Adgorithms certainly should have known about AppNexus' clean-up plans before listing, and was aware that at least one of its peers had been hit by the broader changes. In April, fellow Israeli ad tech group Matomy Media (MTMY) issued a profit warning, citing the "implementation by one of the leading media trading platforms [this was AppNexus] of a new media verification and screening tool that resulted in an immediate decrease in the amount of digital media available for purchase".
Given these critical changes to ad exchanges were occurring before Adgorithms' float, and clearly contributed to its later profit warnings, how was this reflected in presentations to investors?
The admission document touched on several related risks. First, the company acknowledged its dependence on the exchanges and the broader architecture of the digital advertising world. For a middle man like Adgorithms, that's a given. The prospectus then explains that ad exchanges like AppNexus and Rubicon "are in a position to exert significant influence on advertising media", adding:
"Failure... to successfully cope with unexpected or unanticipated changes to the industry's current set of basic playing rules may materially affect the company's revenue and profit projections as well as creating direct losses."
Were these "current set of basic playing rules" not in severe flux? How "unexpected and unanticipated" were the changes, given the long-trailed clean up on AppNexus? And crucially, when did it dawn on Adgorithms that this would cause serious disruption to the business?
The company declined to comment on when it first became aware of AppNexus' clean-up and how it reacted. Short of these facts, there is no evidence that Adgorithms papered over the risks to the "basic playing rules" at the IPO, or in the months before October. One shareholder who spoke to the Investors Chronicle believes the changes which affected Adgorithms only became apparent in September, long after AppNexus implemented its clean up, though no specific evidence was offered to support this assertion.
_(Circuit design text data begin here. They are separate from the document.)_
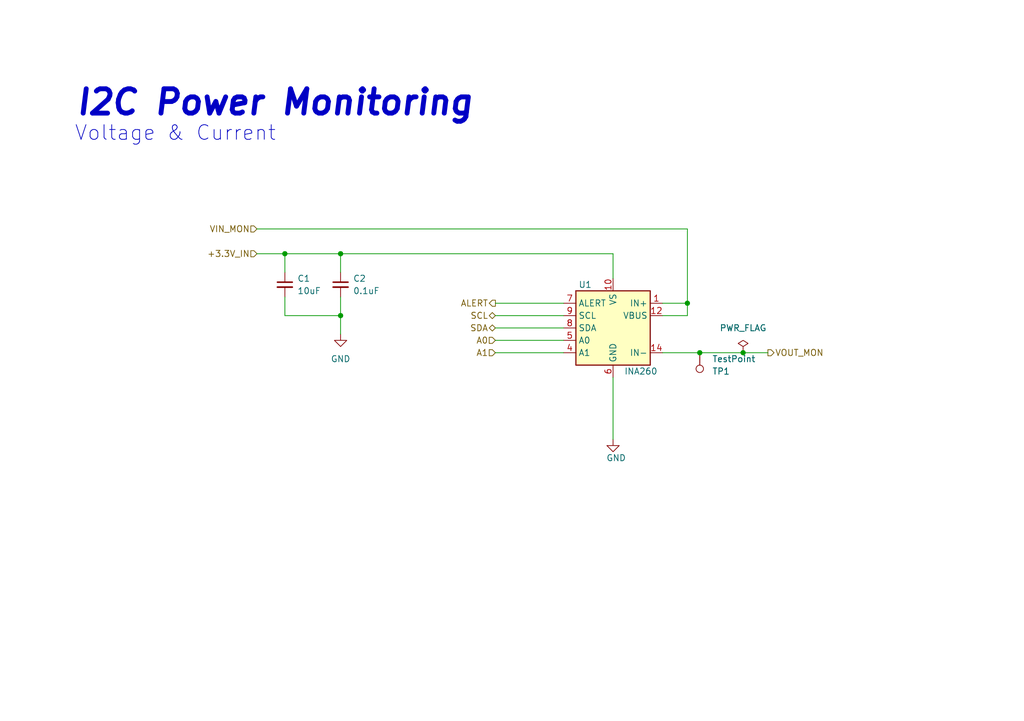
<source format=kicad_sch>
(kicad_sch (version 20211123) (generator eeschema)

  (uuid 404fa260-25f1-4c77-991e-737b8ae8e124)

  (paper "A5")

  (title_block
    (title "I2C Power Monitoring (Voltage & Current)")
    (date "2021-11-20")
    (rev "4")
    (company "Copyright © 2022 Christian Kuhtz")
    (comment 2 "CERN-OHL-W v2 or later")
  )

  

  (junction (at 69.85 52.07) (diameter 0) (color 0 0 0 0)
    (uuid 4258b50f-bc80-4028-8518-587947aeb20e)
  )
  (junction (at 143.51 72.39) (diameter 0) (color 0 0 0 0)
    (uuid 5310e544-c28f-4fe1-8665-5377bc79757f)
  )
  (junction (at 69.85 64.77) (diameter 0) (color 0 0 0 0)
    (uuid 5ca2cfbe-b06d-49b5-84a9-a0eb61b45b38)
  )
  (junction (at 152.4 72.39) (diameter 0.9144) (color 0 0 0 0)
    (uuid 8778d1c5-07c3-4374-9b2c-eb48d2f32042)
  )
  (junction (at 140.97 62.23) (diameter 0.9144) (color 0 0 0 0)
    (uuid 8781291e-cbb2-406c-8d33-4c9ef34481d5)
  )
  (junction (at 58.42 52.07) (diameter 0) (color 0 0 0 0)
    (uuid fb263579-0ecf-4e9a-988b-5ccab6c63bb2)
  )

  (wire (pts (xy 140.97 64.77) (xy 135.89 64.77))
    (stroke (width 0) (type solid) (color 0 0 0 0))
    (uuid 0a1fc79c-3b69-417c-818d-df75d28820b4)
  )
  (wire (pts (xy 140.97 62.23) (xy 140.97 64.77))
    (stroke (width 0) (type solid) (color 0 0 0 0))
    (uuid 0d35b3e7-4c24-4324-b07d-38c744bbbc7f)
  )
  (wire (pts (xy 69.85 64.77) (xy 69.85 60.96))
    (stroke (width 0) (type default) (color 0 0 0 0))
    (uuid 0e96edc7-511c-4807-b902-f127ede6d55a)
  )
  (wire (pts (xy 140.97 46.99) (xy 140.97 62.23))
    (stroke (width 0) (type solid) (color 0 0 0 0))
    (uuid 0efa96a6-e6e1-480f-9cd3-f845b97f087c)
  )
  (wire (pts (xy 58.42 52.07) (xy 69.85 52.07))
    (stroke (width 0) (type solid) (color 0 0 0 0))
    (uuid 185e368d-37a0-4e08-af9f-06ecb661f2c0)
  )
  (wire (pts (xy 58.42 52.07) (xy 58.42 55.88))
    (stroke (width 0) (type default) (color 0 0 0 0))
    (uuid 37d06869-3136-469e-ad4c-a789057f3015)
  )
  (wire (pts (xy 101.6 67.31) (xy 115.57 67.31))
    (stroke (width 0) (type solid) (color 0 0 0 0))
    (uuid 3bc363c9-9edc-45be-95a6-ad0c4d5215dc)
  )
  (wire (pts (xy 52.705 52.07) (xy 58.42 52.07))
    (stroke (width 0) (type solid) (color 0 0 0 0))
    (uuid 3bee2b3b-5abc-4475-83b5-0022828ee6c2)
  )
  (wire (pts (xy 58.42 64.77) (xy 58.42 60.96))
    (stroke (width 0) (type default) (color 0 0 0 0))
    (uuid 3ec79f02-1e0b-4b72-8bbe-54e9daca2f3a)
  )
  (wire (pts (xy 125.73 90.17) (xy 125.73 77.47))
    (stroke (width 0) (type solid) (color 0 0 0 0))
    (uuid 43cfa7d4-cab8-460c-b6fe-0792f3a46694)
  )
  (wire (pts (xy 101.6 69.85) (xy 115.57 69.85))
    (stroke (width 0) (type solid) (color 0 0 0 0))
    (uuid 5209db04-7b77-40e8-bd4f-442265e9d21e)
  )
  (wire (pts (xy 69.85 64.77) (xy 69.85 68.58))
    (stroke (width 0) (type default) (color 0 0 0 0))
    (uuid 5cf58c07-df2f-4f07-be0f-88b64e2ec553)
  )
  (wire (pts (xy 69.85 55.88) (xy 69.85 52.07))
    (stroke (width 0) (type default) (color 0 0 0 0))
    (uuid 7118d326-9bde-4b51-a07d-03ac52a9a712)
  )
  (wire (pts (xy 101.6 62.23) (xy 115.57 62.23))
    (stroke (width 0) (type solid) (color 0 0 0 0))
    (uuid 734b41ab-7d04-49f5-a13c-427e48f620aa)
  )
  (wire (pts (xy 152.4 72.39) (xy 157.48 72.39))
    (stroke (width 0) (type solid) (color 0 0 0 0))
    (uuid 8a22e858-da6f-4853-8334-df76c934ad60)
  )
  (wire (pts (xy 125.73 52.07) (xy 125.73 57.15))
    (stroke (width 0) (type default) (color 0 0 0 0))
    (uuid 90d6b4cf-e583-4cbd-a6bf-b3f2f84e8bb8)
  )
  (wire (pts (xy 52.705 46.99) (xy 140.97 46.99))
    (stroke (width 0) (type default) (color 0 0 0 0))
    (uuid 972a409e-b7c2-4f2f-8566-e17df6e76f05)
  )
  (wire (pts (xy 101.6 72.39) (xy 115.57 72.39))
    (stroke (width 0) (type solid) (color 0 0 0 0))
    (uuid b6832e6c-b378-42d2-a2ab-45c3e0947bf0)
  )
  (wire (pts (xy 143.51 72.39) (xy 152.4 72.39))
    (stroke (width 0) (type solid) (color 0 0 0 0))
    (uuid c6f97fcf-4c32-4a06-94da-940d08f52b18)
  )
  (wire (pts (xy 69.85 52.07) (xy 125.73 52.07))
    (stroke (width 0) (type solid) (color 0 0 0 0))
    (uuid da9d3e51-f7c5-4235-95a7-247968bf0312)
  )
  (wire (pts (xy 69.85 64.77) (xy 58.42 64.77))
    (stroke (width 0) (type default) (color 0 0 0 0))
    (uuid dfe4e594-71d0-4e60-a1dd-281d26486b25)
  )
  (wire (pts (xy 140.97 62.23) (xy 135.89 62.23))
    (stroke (width 0) (type solid) (color 0 0 0 0))
    (uuid e5c46bdd-a6a5-44f8-a7b9-0d1dc13d0329)
  )
  (wire (pts (xy 135.89 72.39) (xy 143.51 72.39))
    (stroke (width 0) (type solid) (color 0 0 0 0))
    (uuid ec6d10a0-c7dc-4ba0-9942-94023f371cfc)
  )
  (wire (pts (xy 101.6 64.77) (xy 115.57 64.77))
    (stroke (width 0) (type solid) (color 0 0 0 0))
    (uuid fdf269aa-0ecb-471d-933f-aab48f23623c)
  )

  (text "Voltage & Current" (at 15.24 29.21 0)
    (effects (font (size 3 3)) (justify left bottom))
    (uuid 5491b675-b28f-4852-bf30-78e005b776ed)
  )
  (text "I2C Power Monitoring" (at 15.24 24.13 0)
    (effects (font (size 5 5) (thickness 1) bold italic) (justify left bottom))
    (uuid ff1236ab-bf05-4e0e-b7fb-b88f94bd2d3e)
  )

  (hierarchical_label "A0" (shape input) (at 101.6 69.85 180)
    (effects (font (size 1.27 1.27)) (justify right))
    (uuid 08cb9e56-2841-45a3-9b97-313ae66169fd)
  )
  (hierarchical_label "SCL" (shape bidirectional) (at 101.6 64.77 180)
    (effects (font (size 1.27 1.27)) (justify right))
    (uuid 3e06e350-507d-4b85-8d51-2a6e95280b75)
  )
  (hierarchical_label "SDA" (shape bidirectional) (at 101.6 67.31 180)
    (effects (font (size 1.27 1.27)) (justify right))
    (uuid 69e15ce9-bbaf-4b8c-81e5-914f21a36b02)
  )
  (hierarchical_label "A1" (shape input) (at 101.6 72.39 180)
    (effects (font (size 1.27 1.27)) (justify right))
    (uuid 8a3515c8-03a9-4046-9a5b-843a1932e88d)
  )
  (hierarchical_label "+3.3V_IN" (shape input) (at 52.705 52.07 180)
    (effects (font (size 1.27 1.27)) (justify right))
    (uuid ccd8d716-335c-410e-adac-8a34613f140c)
  )
  (hierarchical_label "VOUT_MON" (shape output) (at 157.48 72.39 0)
    (effects (font (size 1.27 1.27)) (justify left))
    (uuid e682d5cd-62e4-4de9-bc55-eeb9560872cf)
  )
  (hierarchical_label "ALERT" (shape output) (at 101.6 62.23 180)
    (effects (font (size 1.27 1.27)) (justify right))
    (uuid fc631823-010c-4d2f-a989-4081e630143e)
  )
  (hierarchical_label "VIN_MON" (shape input) (at 52.705 46.99 180)
    (effects (font (size 1.27 1.27)) (justify right))
    (uuid fced7202-2690-4ceb-a695-7501f3863813)
  )

  (symbol (lib_id "Sensor_I2C_TI:INA260") (at 125.73 67.31 0) (mirror y)
    (in_bom yes) (on_board yes)
    (uuid 0ede4afb-f114-4906-9c20-b6108a22ea7f)
    (property "Reference" "U1" (id 0) (at 120.015 58.42 0))
    (property "Value" "INA260" (id 1) (at 131.445 76.2 0))
    (property "Footprint" "Sensor_I2C_TI:TSSOP-16_4.4x5mm_P0.65mm_pin1" (id 2) (at 124.46 99.06 0)
      (effects (font (size 1.27 1.27)) hide)
    )
    (property "Datasheet" "http://www.ti.com/lit/ds/symlink/ina260.pdf" (id 3) (at 124.46 96.52 0)
      (effects (font (size 1.27 1.27)) hide)
    )
    (property "Manufacturer" "TI" (id 4) (at 125.73 91.44 0)
      (effects (font (size 1.27 1.27)) hide)
    )
    (property "MPN" "INA260AIPW" (id 5) (at 125.73 93.98 0)
      (effects (font (size 1.27 1.27)) hide)
    )
    (pin "1" (uuid a994a28b-d2cd-4406-b550-94859c21c149))
    (pin "10" (uuid 3c4217d1-513d-4ac0-ab79-c8b2e0f41ae8))
    (pin "11" (uuid aecb2c00-3121-4388-a73f-a56e3d409d04))
    (pin "12" (uuid 343a7448-c3d8-4d9c-8cd6-5fd820da4603))
    (pin "13" (uuid 5f82402f-f69a-4dca-8426-0f60c3c971c3))
    (pin "14" (uuid 8e673919-4384-47c2-a84a-83ae9883e300))
    (pin "15" (uuid 63335378-25ba-4015-86aa-721ec532e24c))
    (pin "16" (uuid 867a4893-907a-4730-8947-9ae74b2ec2cc))
    (pin "2" (uuid d286165e-090d-4dd6-bfe7-676597d8650f))
    (pin "3" (uuid ddc90ada-dcfe-4065-a00c-8aaa58fec3d6))
    (pin "4" (uuid fa8e5bfd-3b6c-4c4f-9c7c-22bc6facc4f6))
    (pin "5" (uuid 74241db3-125e-4776-9447-28a35632530e))
    (pin "6" (uuid a8c505db-1e0a-45fd-aef1-f31f03151d62))
    (pin "7" (uuid db721d37-5872-4477-89b1-b1c35decc0e2))
    (pin "8" (uuid 84b3efd9-0c82-47d8-88e4-cb80a5687c73))
    (pin "9" (uuid 1c80e5c2-631b-44f1-99f6-bfbfc9552ab2))
  )

  (symbol (lib_id "power:GND") (at 125.73 90.17 0)
    (in_bom yes) (on_board yes)
    (uuid 13b0ed11-1428-4d61-9c6e-3adb894373aa)
    (property "Reference" "#PWR03" (id 0) (at 125.73 96.52 0)
      (effects (font (size 1.27 1.27)) hide)
    )
    (property "Value" "GND" (id 1) (at 126.365 93.98 0))
    (property "Footprint" "" (id 2) (at 125.73 90.17 0)
      (effects (font (size 1.27 1.27)) hide)
    )
    (property "Datasheet" "" (id 3) (at 125.73 90.17 0)
      (effects (font (size 1.27 1.27)) hide)
    )
    (pin "1" (uuid 4af9518a-49a5-4204-aad1-af325bda1a2c))
  )

  (symbol (lib_id "power:PWR_FLAG") (at 152.4 72.39 0)
    (in_bom yes) (on_board yes) (fields_autoplaced)
    (uuid 1e01b4d9-a989-409c-94fd-57d5171ccf78)
    (property "Reference" "#FLG03" (id 0) (at 152.4 70.485 0)
      (effects (font (size 1.27 1.27)) hide)
    )
    (property "Value" "PWR_FLAG" (id 1) (at 152.4 67.31 0))
    (property "Footprint" "" (id 2) (at 152.4 72.39 0)
      (effects (font (size 1.27 1.27)) hide)
    )
    (property "Datasheet" "~" (id 3) (at 152.4 72.39 0)
      (effects (font (size 1.27 1.27)) hide)
    )
    (pin "1" (uuid eb5fa2cf-7626-4dd1-97ab-a297ca9fd68d))
  )

  (symbol (lib_id "power:GND") (at 69.85 68.58 0)
    (in_bom yes) (on_board yes) (fields_autoplaced)
    (uuid 27c0c92b-a295-4915-81f6-84b78ec91de9)
    (property "Reference" "#PWR02" (id 0) (at 69.85 74.93 0)
      (effects (font (size 1.27 1.27)) hide)
    )
    (property "Value" "GND" (id 1) (at 69.85 73.66 0))
    (property "Footprint" "" (id 2) (at 69.85 68.58 0)
      (effects (font (size 1.27 1.27)) hide)
    )
    (property "Datasheet" "" (id 3) (at 69.85 68.58 0)
      (effects (font (size 1.27 1.27)) hide)
    )
    (pin "1" (uuid bc88af27-6fe6-440c-9962-2bf0936e6ceb))
  )

  (symbol (lib_id "Device:C_Small") (at 69.85 58.42 0)
    (in_bom yes) (on_board yes) (fields_autoplaced)
    (uuid 67a2520a-546c-4c94-846c-1fe9b3d5d939)
    (property "Reference" "C2" (id 0) (at 72.39 57.1562 0)
      (effects (font (size 1.27 1.27)) (justify left))
    )
    (property "Value" "0.1uF" (id 1) (at 72.39 59.6962 0)
      (effects (font (size 1.27 1.27)) (justify left))
    )
    (property "Footprint" "Capacitor_SMD:C_0402_1005Metric" (id 2) (at 69.85 58.42 0)
      (effects (font (size 1.27 1.27)) hide)
    )
    (property "Datasheet" "~" (id 3) (at 69.85 58.42 0)
      (effects (font (size 1.27 1.27)) hide)
    )
    (pin "1" (uuid f79355d6-ac01-455f-9653-7343bfee6e40))
    (pin "2" (uuid 2ecaa060-e699-476c-8b43-ec2558b6ef7f))
  )

  (symbol (lib_id "Device:C_Small") (at 58.42 58.42 0)
    (in_bom yes) (on_board yes) (fields_autoplaced)
    (uuid d2d70790-01c5-475b-8bef-b0bb1ee56f65)
    (property "Reference" "C1" (id 0) (at 60.96 57.1562 0)
      (effects (font (size 1.27 1.27)) (justify left))
    )
    (property "Value" "10uF" (id 1) (at 60.96 59.6962 0)
      (effects (font (size 1.27 1.27)) (justify left))
    )
    (property "Footprint" "Capacitor_SMD:C_0402_1005Metric" (id 2) (at 58.42 58.42 0)
      (effects (font (size 1.27 1.27)) hide)
    )
    (property "Datasheet" "~" (id 3) (at 58.42 58.42 0)
      (effects (font (size 1.27 1.27)) hide)
    )
    (pin "1" (uuid 710590dc-e51a-42c2-99b8-86bc3ce2dea9))
    (pin "2" (uuid 20d1153c-b156-4270-9d27-1955fb09e020))
  )

  (symbol (lib_id "Connector:TestPoint") (at 143.51 72.39 0) (mirror x)
    (in_bom yes) (on_board yes)
    (uuid d7a4ed94-9fd3-457c-8e59-d187492c288c)
    (property "Reference" "TP1" (id 0) (at 146.05 76.2 0)
      (effects (font (size 1.27 1.27)) (justify left))
    )
    (property "Value" "TestPoint" (id 1) (at 146.05 73.66 0)
      (effects (font (size 1.27 1.27)) (justify left))
    )
    (property "Footprint" "TestPoint:TestPoint_Pad_D1.0mm" (id 2) (at 148.59 72.39 0)
      (effects (font (size 1.27 1.27)) hide)
    )
    (property "Datasheet" "" (id 3) (at 148.59 72.39 0)
      (effects (font (size 1.27 1.27)) hide)
    )
    (property "Field4" "nf" (id 4) (at 143.51 72.39 0)
      (effects (font (size 1.27 1.27)) hide)
    )
    (property "Field5" "nf" (id 5) (at 143.51 72.39 0)
      (effects (font (size 1.27 1.27)) hide)
    )
    (property "Field6" "nf" (id 6) (at 143.51 72.39 0)
      (effects (font (size 1.27 1.27)) hide)
    )
    (property "Field7" "nf" (id 7) (at 143.51 72.39 0)
      (effects (font (size 1.27 1.27)) hide)
    )
    (pin "1" (uuid 907e1dba-167d-48f9-a957-658e0c6f580f))
  )
)

</source>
There is another notable omission in the listing prospectus. Nowhere in the 102 page document is there a mention of the threat ad blocking software poses to all parts of the industry. This is despite a 41 per cent growth in the use of ad blockers in the year to July 2015, according to industry consultancy PageFair. Its report also estimated ad blocking would render worthless $22bn of last year's $171bn predicted global online ad spend. Investors have told the Investors Chronicle that concerns around ad blocking were raised at the time of the IPO, but their due diligence and Adgorithms' view was that ad blocking presented an insubstantial risk to the business. The company declined to comment on the omission.
With so much turmoil in the online advertising sector, it is difficult to feel too much sympathy for shareholders. Blue-sky technology stocks are inherently risky businesses, and it is up to investors - major fund managers such as Schroder Investment Management, Standard Life and Rathbone Investments - to carry out their own due diligence. Nonetheless, if I were a shareholder I would have wanted the prospectus to include more detail and assurance on the looming and existing changes to advertising exchange policy.